**Tasks and exercises:**
A. In the periodicity post below, list every line of prose that ends with a colon.
B. Duplicate the passage of the periodicity post below that starts at "Or the other" and ends at "prove above valid?".
C. Answer these questions from the periodicity post below, one answer per line.
(i) At what value of $x$ is the function first considered?
(ii) To which set are $m$ and $n$ said to belong?
(iii) In the update, what value are $\cos T$ and $\cos\sqrt{3}T$ each set equal to?

**Document text:**
┌────────
I have to prove that $f(x) = \cos({x})\cdot\cos({\sqrt{3}x})$ is not periodic
If the function is periodic then:
$$ f(x) = f(x+T)\\ \cos(x)\cdot\cos(\sqrt{3}x) = \cos(x+T)\cdot\cos(\sqrt{3}(x+T)) $$
Consider the function at $0$:
$$ \cos(T)\cdot\cos(\sqrt{3}T) = 1 $$ But this equation has only one solution at $T=0$ which contradicts the initial assumption that there exists a positive period.
Or the other way:
$$ \cos(T)\cdot\cos(\sqrt{3}T) = 1 $$ Let $\cos(T) = 1$ and $\cos(\sqrt{3}T) = 1$, hence
$$ T = 2 \pi m \\ \sqrt{3}T=2\pi n $$
Substituting $T$ in the second equation gives:
$$ 2\pi m\sqrt{3} = 2\pi n \\ \sqrt{3} = \frac{n}{m} $$ But $m,n \in \mathbb N$ and $\sqrt{3} \in \{\mathbb R \setminus \mathbb Q\}$ which gives a contradiction.
Is the prove above valid?
Update:
For $\cos{T} = -1$ and $\cos\sqrt{3}T = -1$:
$$ T = \pi+ 2 \pi m \\ \sqrt{3}T=\pi + 2\pi n \\ \sqrt{3} = \frac{2n + 1}{2m+1} $$
Which is a contradiction.
└────────
**Recorded information:**
┌────────
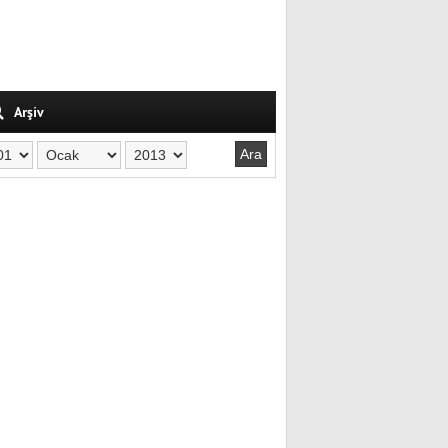
Arşiv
└────────
**Task-by-task solutions:**
A.
If the function is periodic then:
Consider the function at $0$:
Or the other way:
Substituting $T$ in the second equation gives:
Update:
For $\cos{T} = -1$ and $\cos\sqrt{3}T = -1$:

B.
Or the other way:
$$ \cos(T)\cdot\cos(\sqrt{3}T) = 1 $$ Let $\cos(T) = 1$ and $\cos(\sqrt{3}T) = 1$, hence
$$ T = 2 \pi m \\ \sqrt{3}T=2\pi n $$
Substituting $T$ in the second equation gives:
$$ 2\pi m\sqrt{3} = 2\pi n \\ \sqrt{3} = \frac{n}{m} $$ But $m,n \in \mathbb N$ and $\sqrt{3} \in \{\mathbb R \setminus \mathbb Q\}$ which gives a contradiction.
Is the prove above valid?

C.
(i) $0$
(ii) $\mathbb N$
(iii) $-1$